Write data channel functions, including coding and error correction code, are typically performed by a controller operating through a write amplifier positioned near the write head. The write amplifier drives the write current through the write head.
Read data channel functions, including amplification and equalization of the read signals and data retrieval, are typically performed by automatic track-oriented gain-adjustment by a read amplifier and timing, deskewing, decoding, error detection and correction by a controller. The fundamental function of readback is to accurately convert the amplified read signal waveform into its binary equivalent. During writing, an external clock (oscillator) spaces recorded bits. An accurate readback therefore must be synchronous, and a code which inherently strobes the readback signal is desirable, such as self-clocking pulse generation in PE and GCR. One special type of GCR coding is 8-10 GCR which, briefly, is a coding scheme mapping each 8 bit group of data into a 10 bit code group. When the resulting 10 bit code groups are concatenated in any sequence, the resulting bit stream has the characteristic that there are never more than 3 0's in a row.
Prior art formatter systems for DDS/DAT typically require 96 to 192K bytes of static random access memory (SRAM).

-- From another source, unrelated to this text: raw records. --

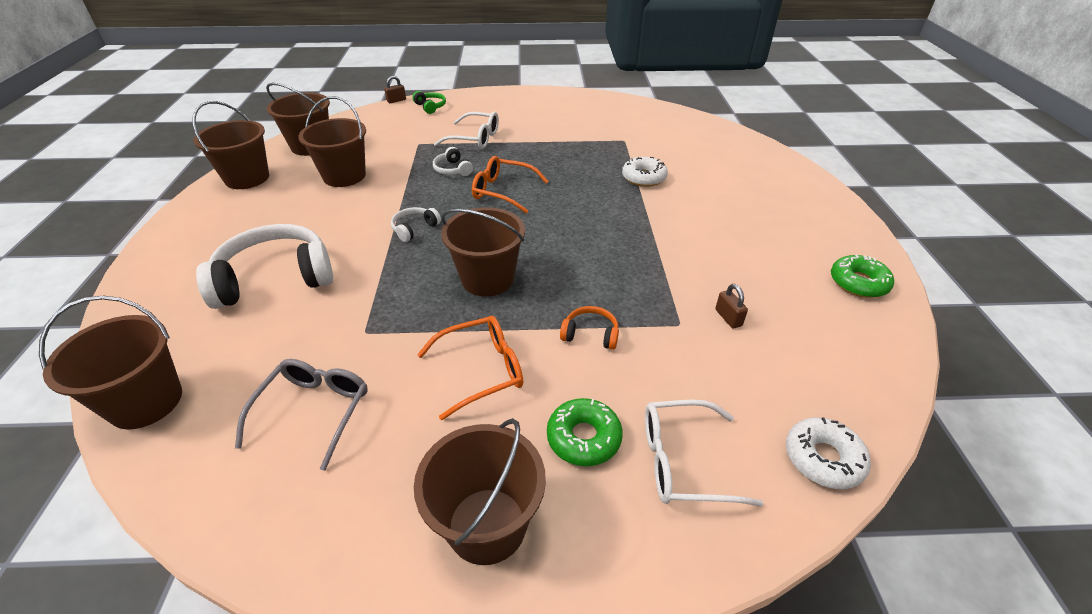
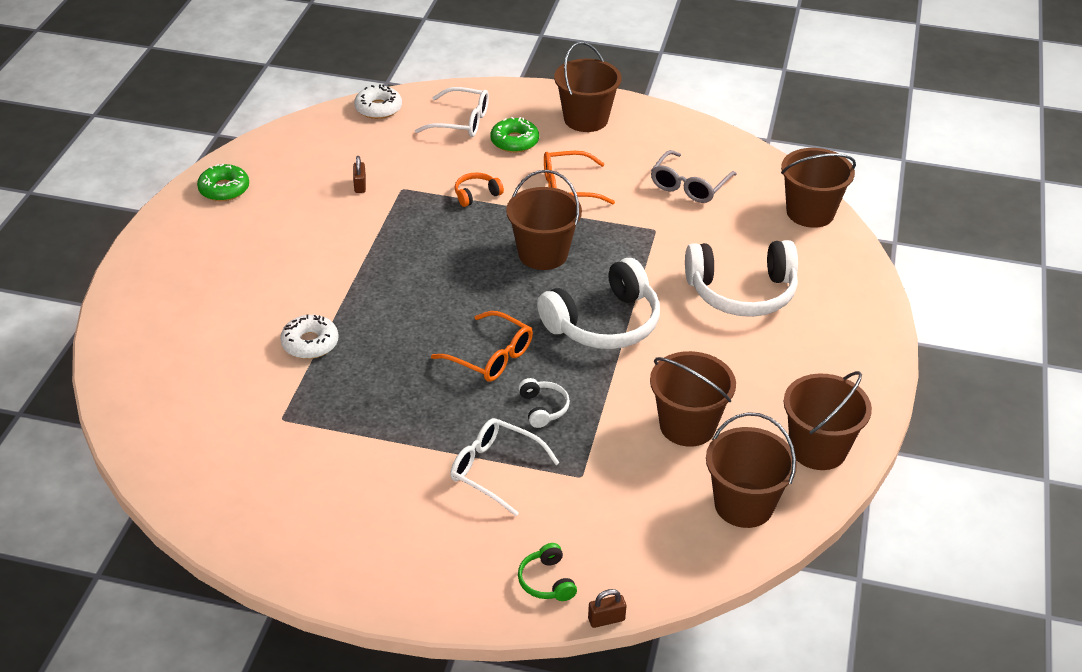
camera: 165 degrees left, 0 degrees up
(414, 229) = (604, 323): white headphones -> white headphones, size x2.24
(590, 334) = (476, 195): orange headphones -> orange headphones turned 120 degrees clockwise

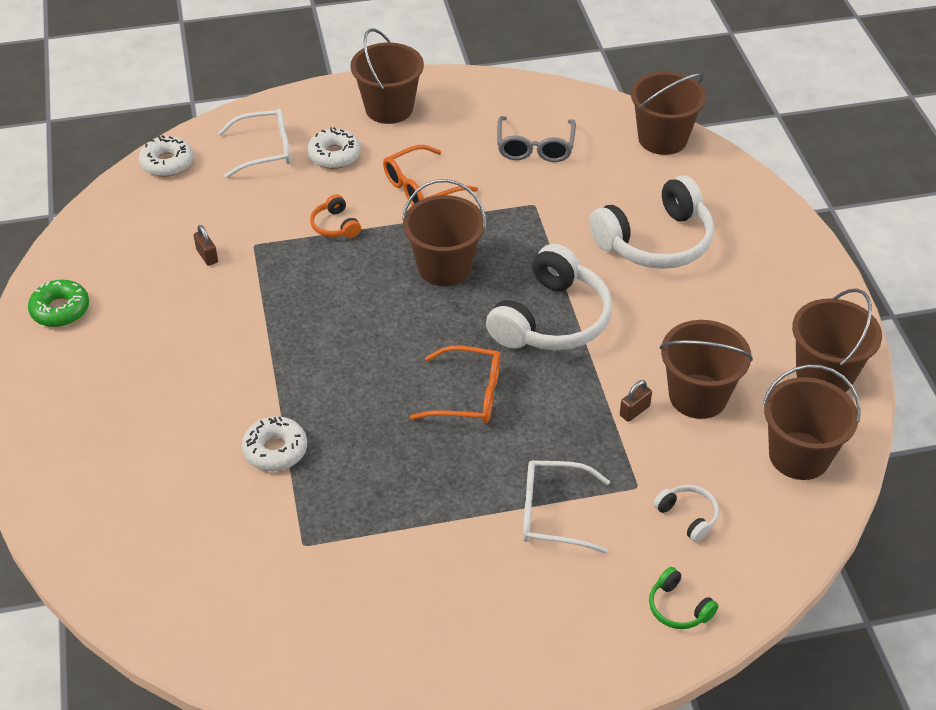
camera: 25 degrees left, 5 degrees up
(476, 195) = (335, 226): orange headphones -> orange headphones turned 60 degrees counterclockwise
(514, 141) = (334, 155): green donut -> white donut
(543, 408) = (554, 430): white headphones -> white headphones (688, 516)
(606, 619) = (757, 622): brown padlock -> brown padlock (634, 411)

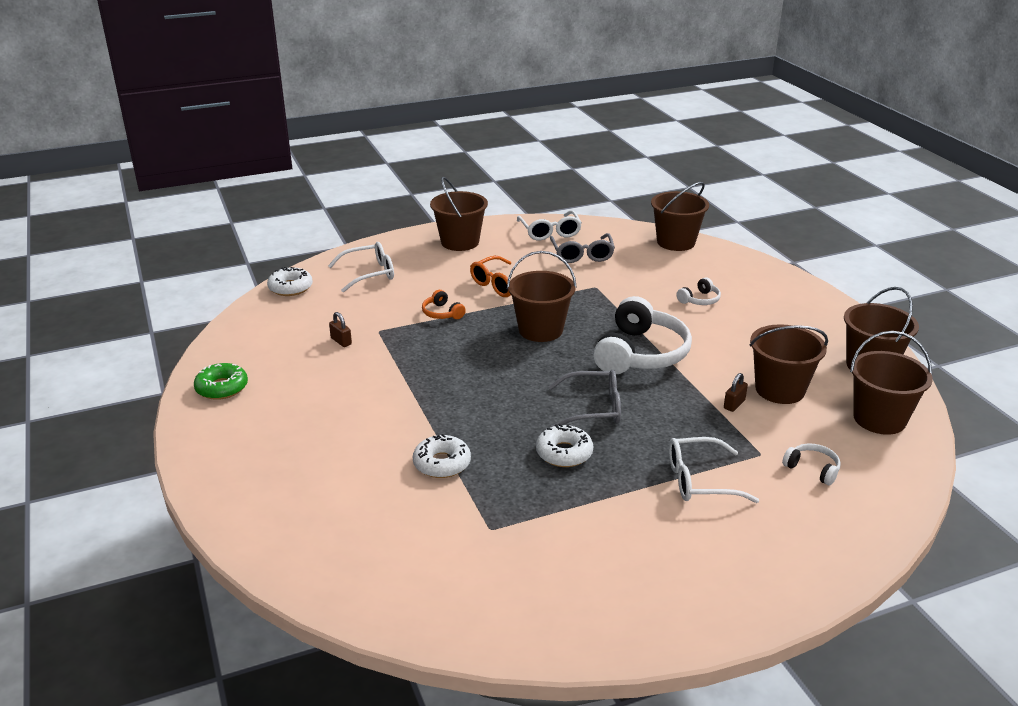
camera: 10 degrees left, 15 degrees down
(334, 155) = (426, 272): white donut -> white donut (564, 453)
(468, 395) = (593, 408): orange glasses -> grey glasses
(507, 103) = (550, 232): none -> white glasses
(656, 241) = (699, 300): white headphones -> white headphones, size x0.45
(678, 608) = (837, 534): green headphones -> none

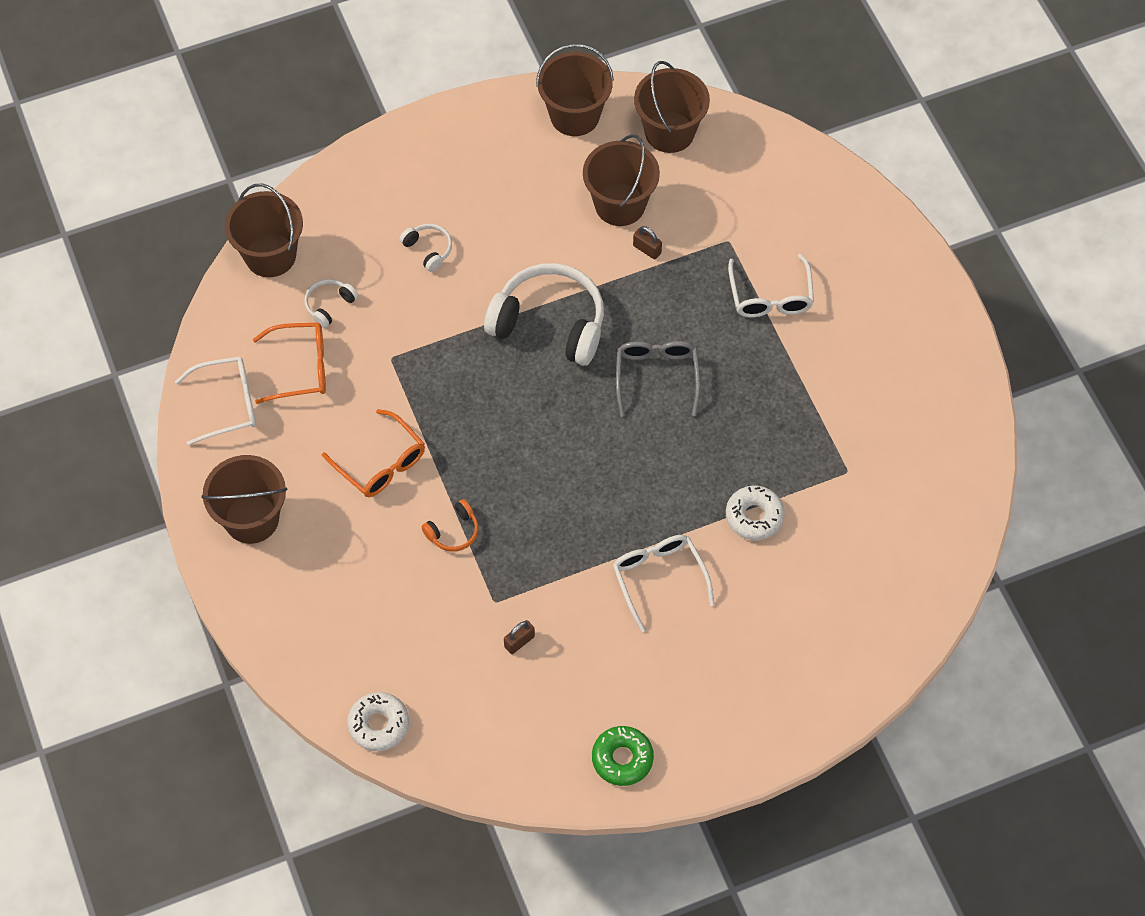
camera: 90 degrees left, 30 degrees up
(369, 274) = (342, 629): white glasses -> white glasses (659, 578)
(540, 330) = (496, 422): brown bucket -> none
(564, 453) = (733, 407): white donut -> none
(582, 255) = (300, 368): grey glasses -> orange glasses
(812, 469) = (750, 204): white headphones -> white headphones (329, 305)

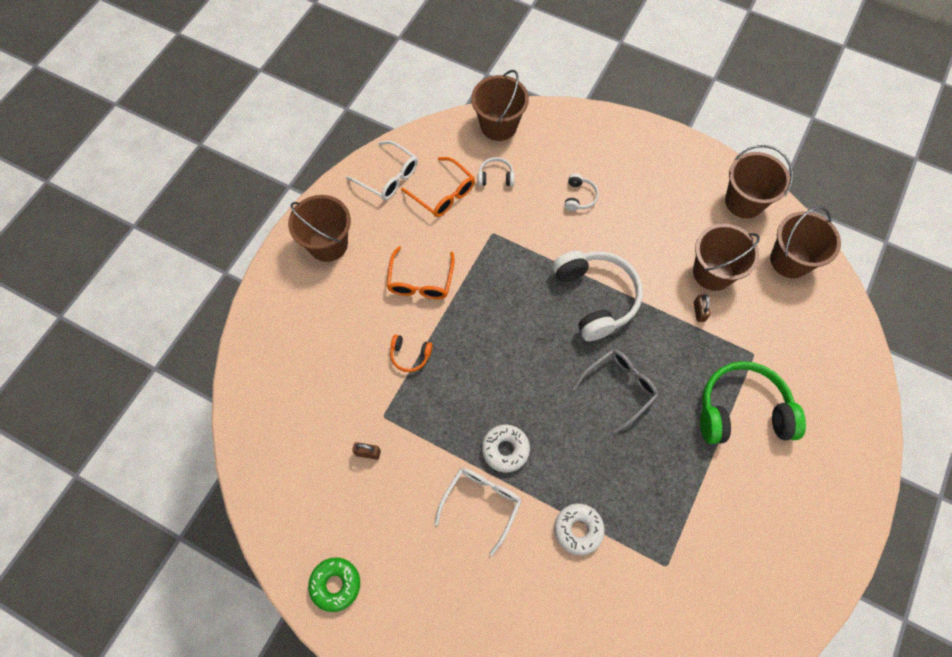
camera: 50 degrees right, 5 degrees up
(378, 725) = (249, 415): white donut -> white donut (505, 450)
(770, 296) = (742, 411): white glasses -> green headphones

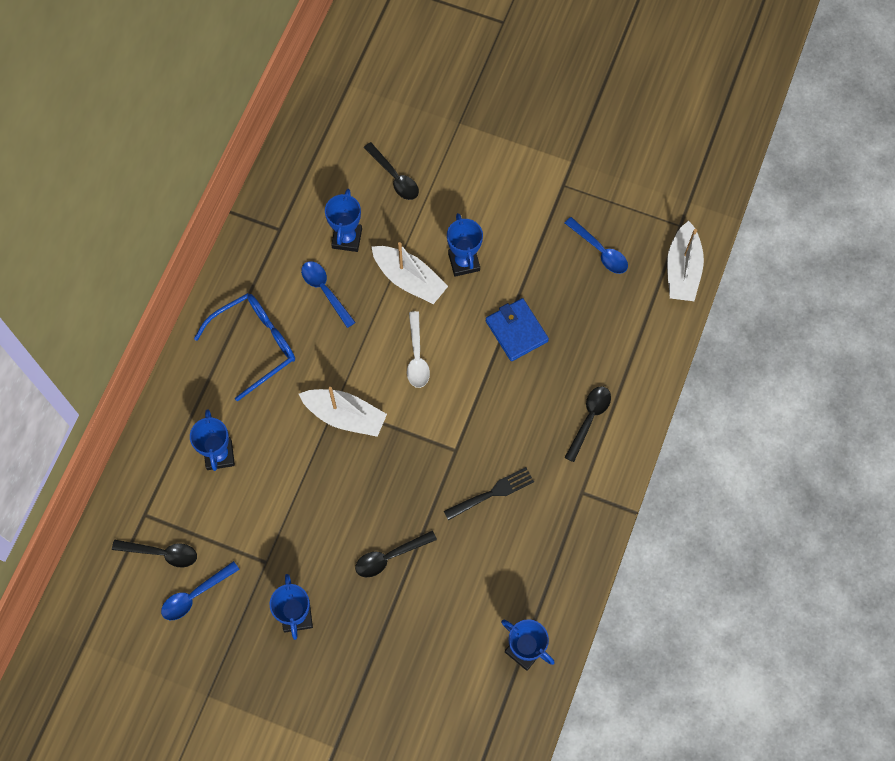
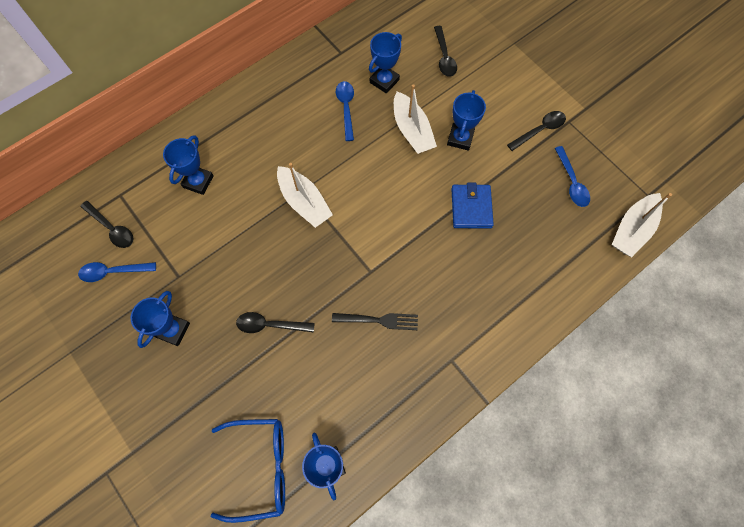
camera: 30 degrees right, 0 degrees up
(256, 344) = (274, 120): blue glasses -> blue glasses (261, 467)
(417, 356) = (384, 187): white spoon -> none
(589, 419) = (491, 305): black spoon -> black spoon (540, 130)

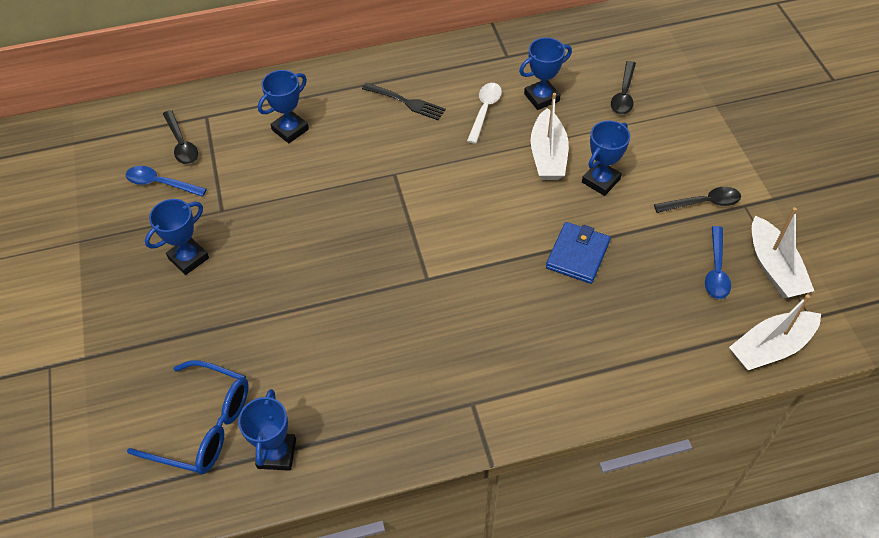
camera: 25 degrees right, 15 degrees down
(270, 325) = (290, 291): black spoon -> none
(304, 202) = (390, 185): white boat -> white boat (774, 267)
(346, 108) = (484, 110): blue spoon -> white spoon
(379, 320) = (410, 331): black fork -> black fork (406, 102)

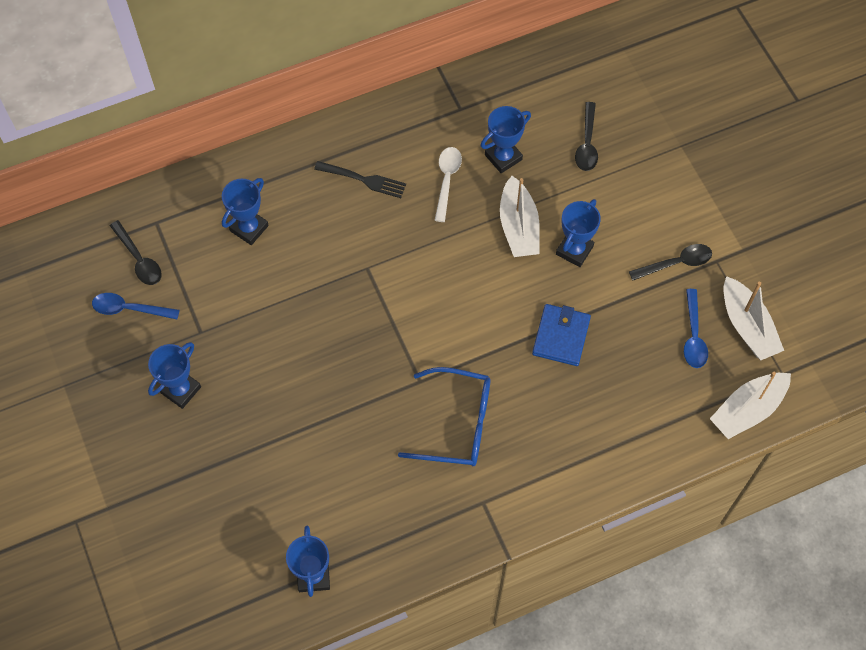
camera: 10 degrees left, 10 degrees up
(204, 426) = (240, 559): blue glasses -> blue glasses (457, 424)

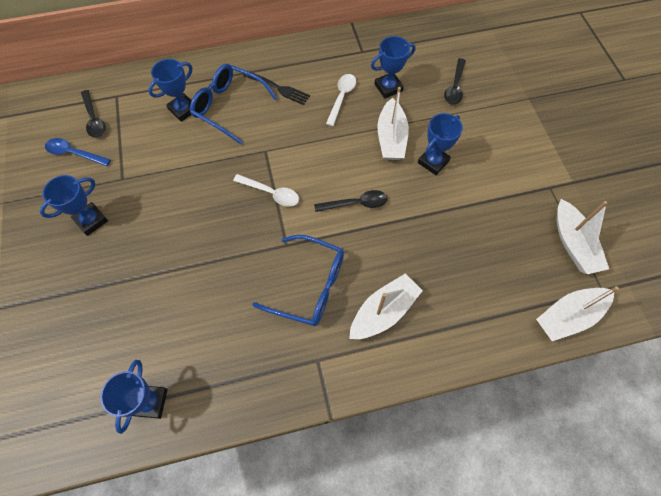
camera: 10 degrees right, 0 degrees up
(306, 215) = (228, 106): none -> blue glasses
(387, 321) = (271, 193): none -> white spoon
(545, 439) = (383, 312): none -> white boat
(561, 336) = (411, 227): blue wallet -> none
(676, 263) = (516, 184): black spoon -> black spoon (356, 203)
(693, 336) = (525, 244): blue spoon -> none

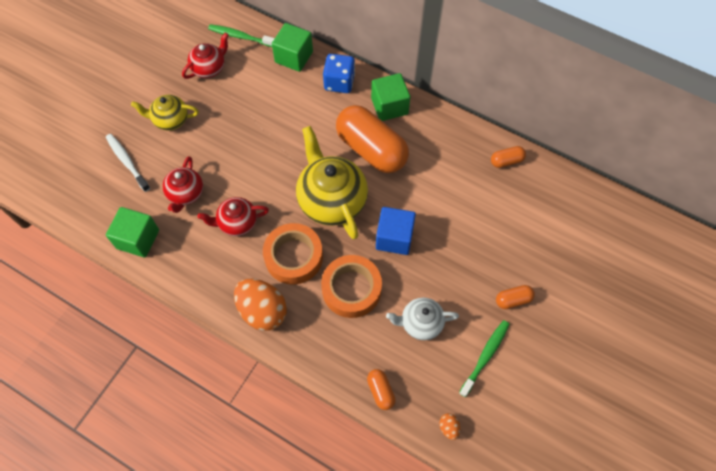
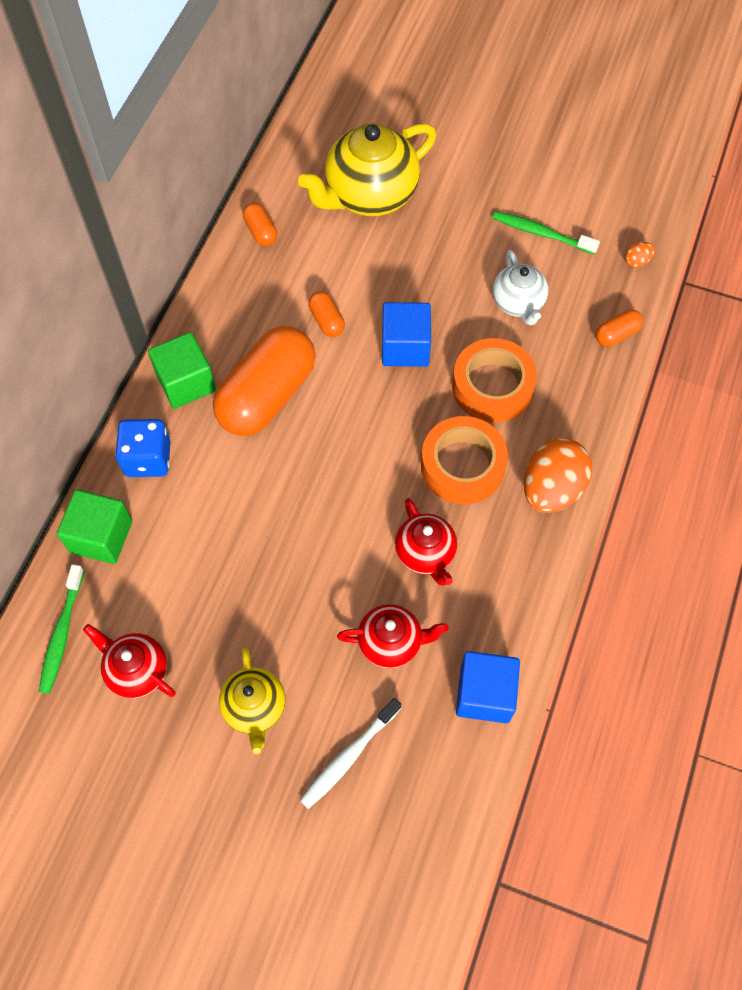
camera: 100 degrees left, 0 degrees up
(138, 239) = (484, 694): green cube -> blue cube
(331, 200) = (363, 433): yellow teapot -> yellow teapot (369, 195)
(513, 300) = (461, 211): orange capsule -> orange capsule (327, 321)

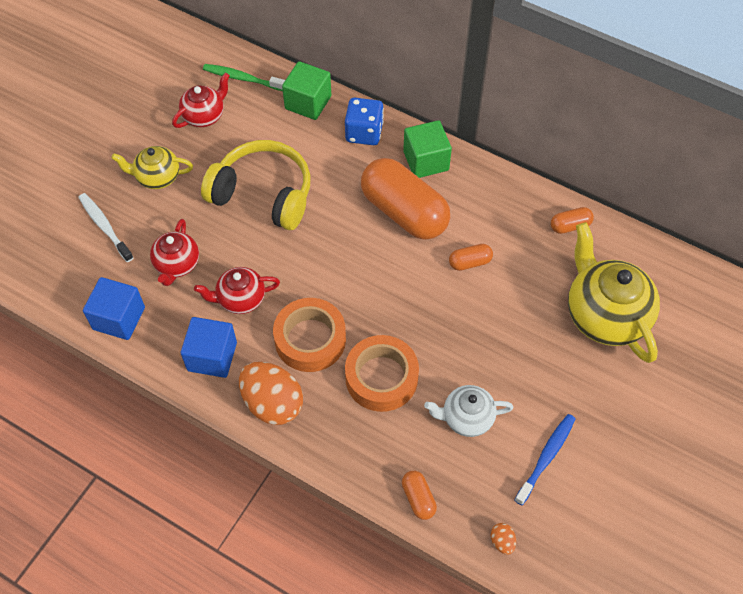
camera: 100 degrees right, 5 degrees down
(263, 561) = (263, 194): none -> yellow headphones
(405, 347) = (433, 317): blue cube -> blue cube (212, 356)
(541, 233) = (546, 457): green toothbrush -> blue toothbrush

DDS type drives operate at 9.408 million code bits per second. In prior art read-after-write (RAW) systems, rewriting a bad frame after RAW-checking typically requires 2 to 5 intervening frames which wastes that amount of tape capacity per bad frame. Prior art systems were unreliable primarily because of multiple components and complex electronic interconnections. This resulted in relatively physically large formatter systems and high costs.
There is therefore a need for a smaller, less expensive formatter having fewer components, but achieving greater reliability and more efficient performance in terms of speed and capacity.